## Text
+ + + +

I laid the washer, front down, onto a couple a 2x6's. I supported between the tub and body with small 2x4 scraps. The motor/trans/pump came off easily after disconnection the 2 hoses (towels handy) and wiring. After the 3 screws, and some wiggling, the assembly slid out nicely. The coupler came out after snapping the springs off to remove the pump and motor. A 1/4 nut driver and regular screwdriver assisted. Watch how the pump comes off. You might want to mark its orientation with a marker or something. Make sure you get the new coupler on all the way with some taps on the CENTER where the shaft is. Reassemble in the reverse order. You'll know why I suggested marking the water pump.

Watch the order/orientation of the springs, clips, and washer. The clips came off with a screwdriver and pliers. It's always nice to have a rag on them when removing, they like to shoot off and land in the spot that's hardest to find, like under the dryer. My clutch was assembled with the right spring and slid right on. Don't forget about the plastic washer, snap it in good. The plastic piece still on the washer was simple. I opened up a nose pliers and put it on each side of the clip then gave it a hit. It came off with minimal effort and didn't spin on the shaft like pushing on one side with a screwdriver.

During reassembly I put a very light film of grease on the shaft. That washer with the tabs gave me trouble at first. I put a good film of grease on the side with the tabs to hold it in place, with the tabs down, in the clip. Otherwise when sliding the assembly back together it comes loose and you won't get the motor/trans all the way in. Then it all has to come back out and you'll wonder what the heck is keeping the transmission from seating in all the way. You might even get it all together, figuring the motor or tub has to turn to get it to seat right. You may even try running a no clothes load and get stuck with a tub full of water. Ask me how I know.

+ + + +

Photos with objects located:
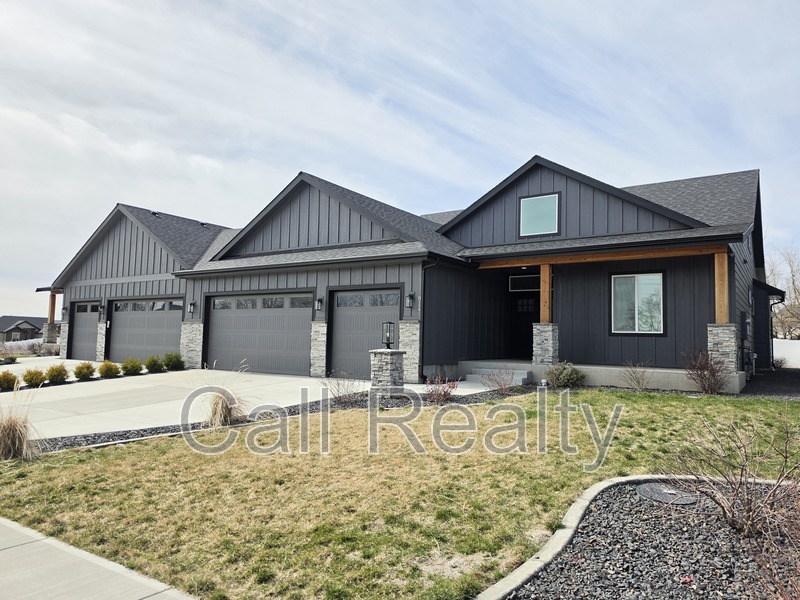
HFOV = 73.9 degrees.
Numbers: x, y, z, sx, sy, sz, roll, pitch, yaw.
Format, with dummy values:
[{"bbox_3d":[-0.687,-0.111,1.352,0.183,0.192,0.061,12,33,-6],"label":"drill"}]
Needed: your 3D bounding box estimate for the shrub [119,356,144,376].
[{"bbox_3d":[-8.327,2.083,16.544,0.630,0.540,0.630,-2,-5,33],"label":"shrub"}]

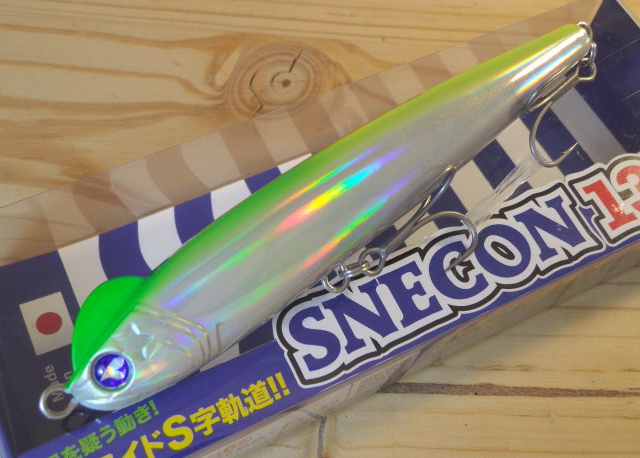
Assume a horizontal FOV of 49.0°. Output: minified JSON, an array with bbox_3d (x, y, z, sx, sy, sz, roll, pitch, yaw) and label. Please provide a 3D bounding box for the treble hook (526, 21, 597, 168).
[{"bbox_3d":[0.052,-0.029,0.150,0.031,0.017,0.020,-35,72,-21],"label":"treble hook"}]

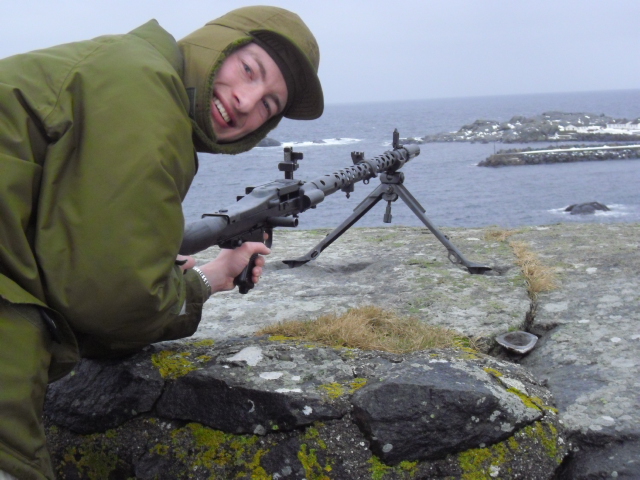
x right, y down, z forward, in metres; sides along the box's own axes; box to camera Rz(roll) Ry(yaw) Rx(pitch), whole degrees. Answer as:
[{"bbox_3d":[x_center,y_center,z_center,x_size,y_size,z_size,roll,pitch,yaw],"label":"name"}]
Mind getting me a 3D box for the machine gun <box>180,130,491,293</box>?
[{"bbox_3d":[-0.020,-0.030,2.802,0.580,0.380,1.210,1,13,28],"label":"machine gun"}]

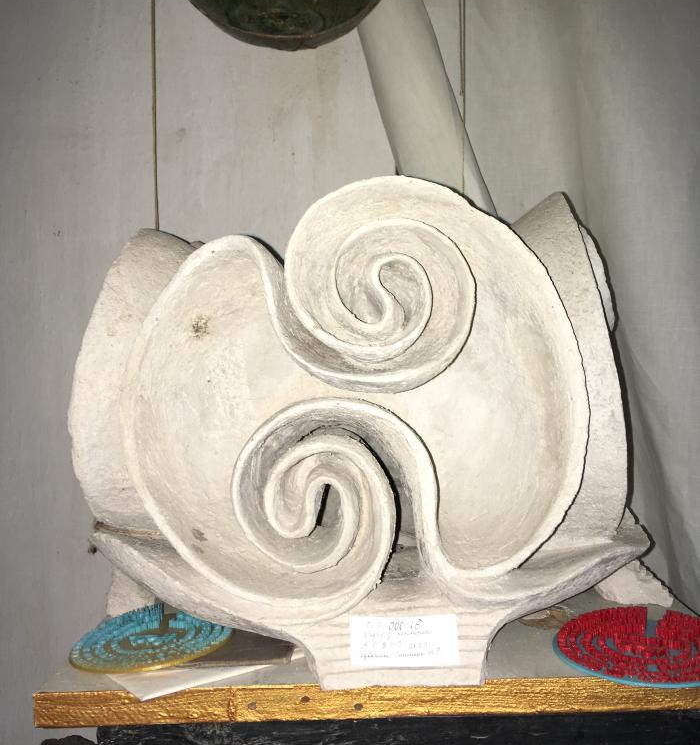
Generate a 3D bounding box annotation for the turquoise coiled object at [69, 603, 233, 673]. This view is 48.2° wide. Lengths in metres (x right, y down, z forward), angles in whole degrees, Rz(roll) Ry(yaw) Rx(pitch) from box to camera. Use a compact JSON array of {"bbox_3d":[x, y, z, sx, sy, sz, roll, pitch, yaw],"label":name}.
[{"bbox_3d":[-0.160,0.213,0.635,0.130,0.013,0.130,-5,0,-2],"label":"turquoise coiled object"}]

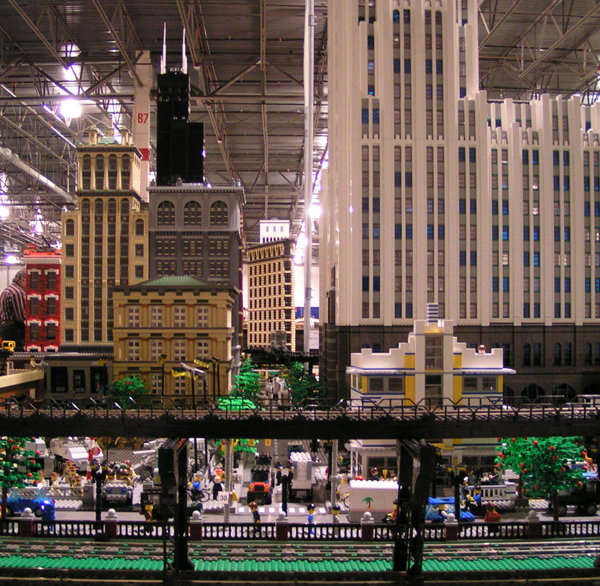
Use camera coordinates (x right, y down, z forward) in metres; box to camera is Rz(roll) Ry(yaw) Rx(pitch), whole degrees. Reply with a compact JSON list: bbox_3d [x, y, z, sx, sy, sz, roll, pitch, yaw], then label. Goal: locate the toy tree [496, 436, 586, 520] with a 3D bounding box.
[{"bbox_3d":[0.343,0.265,1.258,0.125,0.145,0.115,0,-3,-1],"label":"toy tree"}]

+ + + +

## Work instructions
1/ Write out the washer repair text word for word, starting with "During reassembly I" and going on through "how I know.".
2/ Extend the washer repair text past its last sentence.
The entries play no role here.

## Results
1/
During reassembly I put a very light film of grease on the shaft. That washer with the tabs gave me trouble at first. I put a good film of grease on the side with the tabs to hold it in place, with the tabs down, in the clip. Otherwise when sliding the assembly back together it comes loose and you won't get the motor/trans all the way in. Then it all has to come back out and you'll wonder what the heck is keeping the transmission from seating in all the way. You might even get it all together, figuring the motor or tub has to turn to get it to seat right. You may even try running a no clothes load and get stuck with a tub full of water. Ask me how I know.

2/
Reverse everything to reassemble. Make sure you get the springs tight that hold the hoses on. I was worried about over tightening the plastic nut with a 1/2 drive. Run no-clothes load, large, hot with soap. I think tipping it over loosened some stuff that was stuck in between the tub and basket. No, it wasn't grease from the shaft, light film. Anyway, I'll waste a washer full of hot soapy water to avoid the, "Um..what's this on my new shirt".

I didn't mean for this to be so long winded, but I was leary about tackling this job at first. I know my way around the garage/cars, but never tried appliances before. I pictured it'd be apart for weeks and I'd have to call a repair man. Then the "I told you so" look would come. You all know what I mean. I just want to cover as much as possible and encourage others while having them avoid any troubles.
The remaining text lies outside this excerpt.